Of course, there was much variation between them. Sunderland was Britain’s top exporting city, sending £40,650 of goods and services overseas for every job in the city. This is one third higher than second-placed Worthing (£29,640) and 11 times higher than bottom-placed York.
Curiously though, the varying export performance of cities doesn’t necessarily go hand-in-hand with its wider economic performance. Comparing exports with productivity at the city level shows only a weak relationship between the two: Sunderland in particular stands out for having relatively low productivity despite its strong export performance.
Splitting exports out into goods and services offers a clue as to why this might be the case (see the charts below). While there is a reasonable positive correlation between services exports per job and productivity, there is no relationship between goods exports per job and output per worker.
This may be a result of where the “value-add” of an export takes place: the disaggregated nature of manufacturing means that design and engineering don’t necessarily take place in the same place as assembly. For example, in Nissan’s case, its Qashqai model was designed in Paddington, engineered in Cranfield but built in Sunderland. So while the sale of the car is allocated to Sunderland, little of the higher value input to the product takes place there.
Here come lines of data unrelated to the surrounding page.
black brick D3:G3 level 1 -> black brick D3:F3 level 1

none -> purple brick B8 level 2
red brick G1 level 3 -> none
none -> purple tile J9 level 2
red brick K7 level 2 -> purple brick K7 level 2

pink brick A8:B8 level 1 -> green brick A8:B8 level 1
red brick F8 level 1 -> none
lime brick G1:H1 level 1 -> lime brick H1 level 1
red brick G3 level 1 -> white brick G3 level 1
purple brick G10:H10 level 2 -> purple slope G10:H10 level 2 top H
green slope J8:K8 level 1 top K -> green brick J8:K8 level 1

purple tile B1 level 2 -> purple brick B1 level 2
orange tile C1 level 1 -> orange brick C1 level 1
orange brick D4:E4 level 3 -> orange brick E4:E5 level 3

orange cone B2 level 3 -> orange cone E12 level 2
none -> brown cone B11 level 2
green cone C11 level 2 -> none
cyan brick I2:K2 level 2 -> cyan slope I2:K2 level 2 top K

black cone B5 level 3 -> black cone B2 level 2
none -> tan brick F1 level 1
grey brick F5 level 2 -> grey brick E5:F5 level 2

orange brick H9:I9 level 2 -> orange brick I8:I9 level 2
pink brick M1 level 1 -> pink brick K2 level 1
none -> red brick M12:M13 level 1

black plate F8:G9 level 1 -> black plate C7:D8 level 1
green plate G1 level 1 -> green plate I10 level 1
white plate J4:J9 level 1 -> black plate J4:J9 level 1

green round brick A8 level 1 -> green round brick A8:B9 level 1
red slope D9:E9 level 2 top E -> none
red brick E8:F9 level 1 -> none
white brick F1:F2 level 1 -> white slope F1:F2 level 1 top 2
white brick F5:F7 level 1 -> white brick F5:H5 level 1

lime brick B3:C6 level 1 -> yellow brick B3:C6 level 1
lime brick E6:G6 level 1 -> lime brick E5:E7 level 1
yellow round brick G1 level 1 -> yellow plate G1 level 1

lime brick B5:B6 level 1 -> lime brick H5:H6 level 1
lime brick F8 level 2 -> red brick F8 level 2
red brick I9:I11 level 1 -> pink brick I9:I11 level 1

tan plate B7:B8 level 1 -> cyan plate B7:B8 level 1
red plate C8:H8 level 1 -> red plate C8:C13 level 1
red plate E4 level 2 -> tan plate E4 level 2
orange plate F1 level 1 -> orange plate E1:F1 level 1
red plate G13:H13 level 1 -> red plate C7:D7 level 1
Increasing trade and exports was one of the ten pillars that the government set out in its recent Industrial Strategy green paper. What this data shows is that boosting exports won’t necessarily improve productivity across the country: what’s important is the type of exporting activity. As the example of Nissan suggests, it is knowledge-intensive exporting activity in particular which will have the biggest impact in driving up productivity – both in terms of firms that export services and those in advanced manufacturing.
And this has implications for the approaches taken to improve exports across the country. The standard approach, and the one emphasised again in the government’s green paper, is to focus on export credit schemes and trade missions. Such schemes will no doubt have a positive impact in the cities that already have a number of exporting businesses (such as those cities in quadrant A in the chart above). But it will do very little for the worryingly large number of cities – 37 out of 62 – that are in Quadrant C. Their poor exporting and productivity performance suggests that it is their lack of exporting businesses full stop, rather than any reluctance of their businesses to export, that is the problem.
This means that, as any industrial strategy that is place-based needs to do by definition, a very different approach will be needed in these places to both boost productivity and exports.
The number one objective will be to improve skills. Knowledge-based businesses, be they in manufacturing or services, require high-skilled workers. But those cities in Quadrants B and C tend to have fewer degree-educated people living in their cities and higher shares of people with no formal qualifications relative to their more successful counterparts.
To do this will require prioritising both improving performance within schools and an improvement of the skills of the existing workforce, with a particular focus on numeracy and literacy in both cases. This should be a key priority for both local and national leaders, particularly in the Industrial Strategy, if they are to succeed in extending job opportunities and increasing wages for people in cities across the country.